### Reading passage

[Start]

The Wagners argue the trial court erred in finding the restrictive covenants do not require Nolan to reimburse them for gravel expenses. Because Nolan's obligations under the covenants' road maintenance agreement are too vague to be enforced, we conclude the trial court did not err in finding the covenants do not require repayment for the gravel.

“For a contract to be valid and enforceable the nature and extent of its obligations must be certain ․ The offer must be sufficiently specific on the terms of the contract that, upon its acceptance, a court may enforce the contact so formed.” Prenger v. Baumhoer, 914 S.W.2d 413, 415 (Mo. App. 1996). Additionally, restrictive covenants “are to be interpreted narrowly, and in so doing the court must be careful not to go beyond the express stipulations.” Bates v. Webber, 257 S.W.3d 632, 638 (Mo. App. 2008) (quotes and citation omitted).

[End]

### Given entries

[Start]

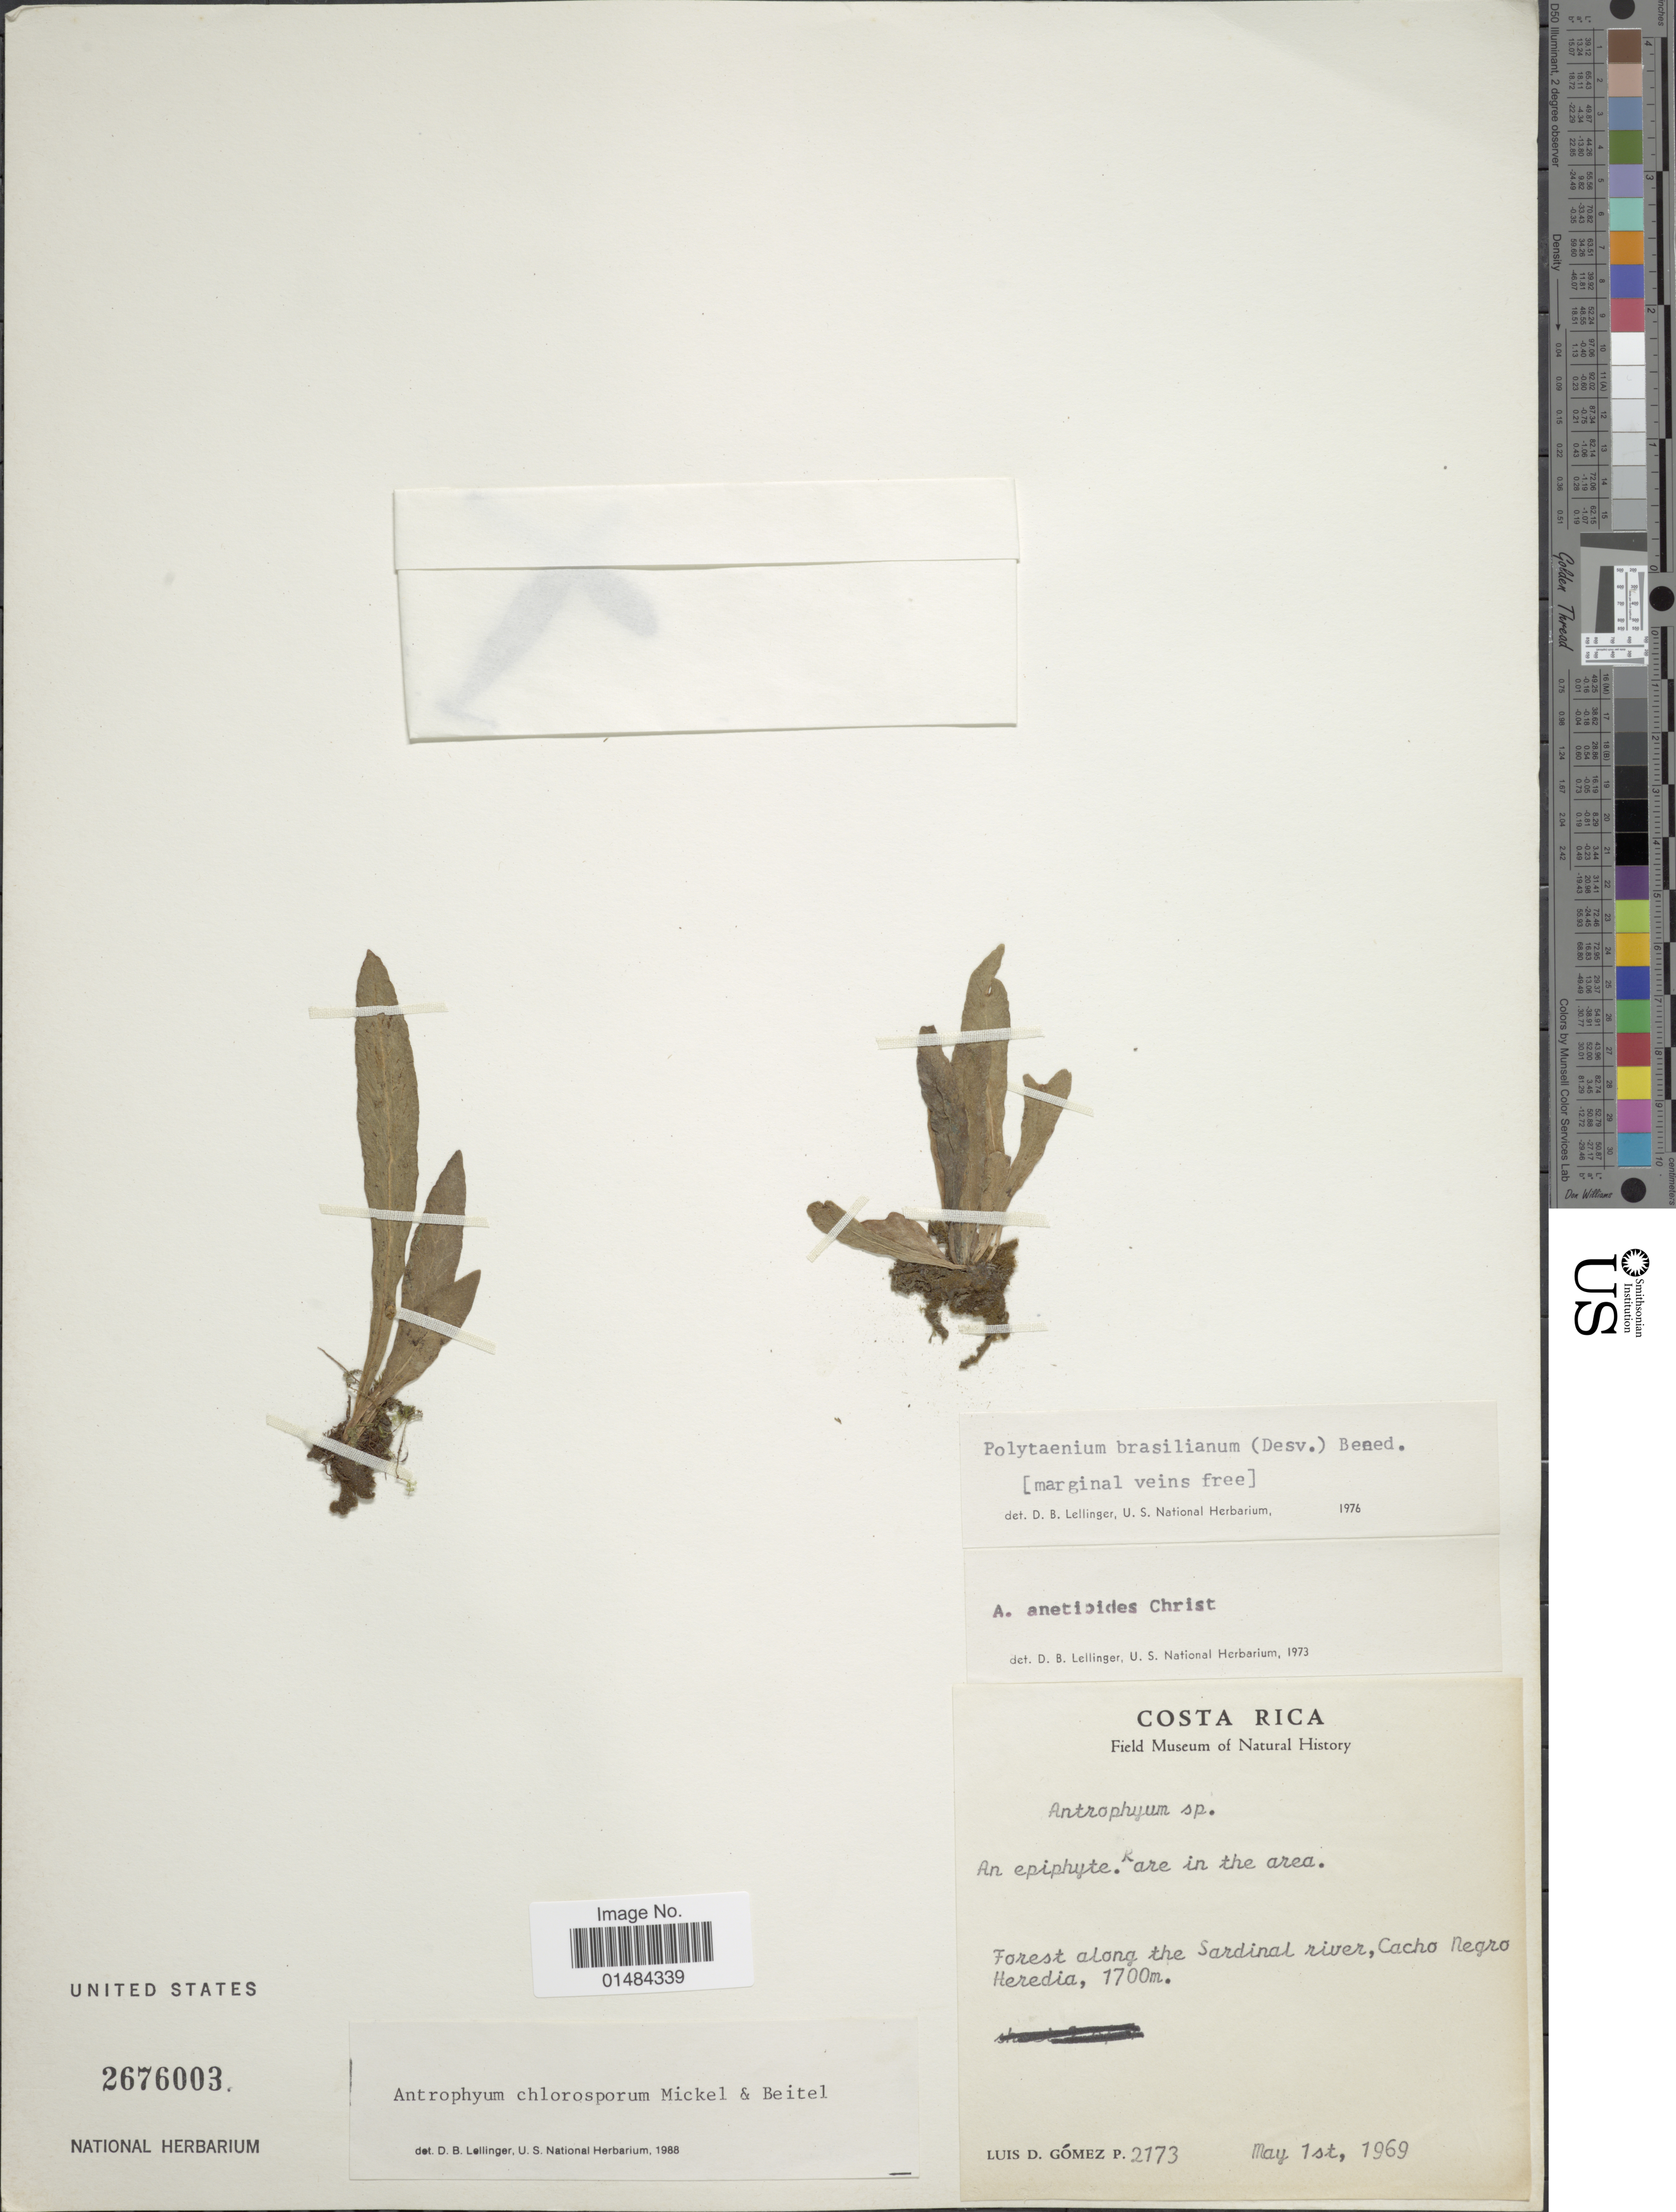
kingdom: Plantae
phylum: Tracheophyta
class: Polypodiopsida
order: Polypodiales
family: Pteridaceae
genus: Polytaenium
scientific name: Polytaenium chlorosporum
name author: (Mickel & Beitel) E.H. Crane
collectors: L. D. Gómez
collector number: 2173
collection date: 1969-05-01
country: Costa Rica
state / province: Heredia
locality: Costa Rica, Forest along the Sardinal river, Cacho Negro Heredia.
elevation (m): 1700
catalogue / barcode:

[End]

Reproduce the court passage above on the gravel costs word for word, from start to finish.

The Wagners argue the trial court erred in finding the restrictive covenants do not require Nolan to reimburse them for gravel expenses. Because Nolan's obligations under the covenants' road maintenance agreement are too vague to be enforced, we conclude the trial court did not err in finding the covenants do not require repayment for the gravel.

“For a contract to be valid and enforceable the nature and extent of its obligations must be certain ․ The offer must be sufficiently specific on the terms of the contract that, upon its acceptance, a court may enforce the contact so formed.” Prenger v. Baumhoer, 914 S.W.2d 413, 415 (Mo. App. 1996). Additionally, restrictive covenants “are to be interpreted narrowly, and in so doing the court must be careful not to go beyond the express stipulations.” Bates v. Webber, 257 S.W.3d 632, 638 (Mo. App. 2008) (quotes and citation omitted).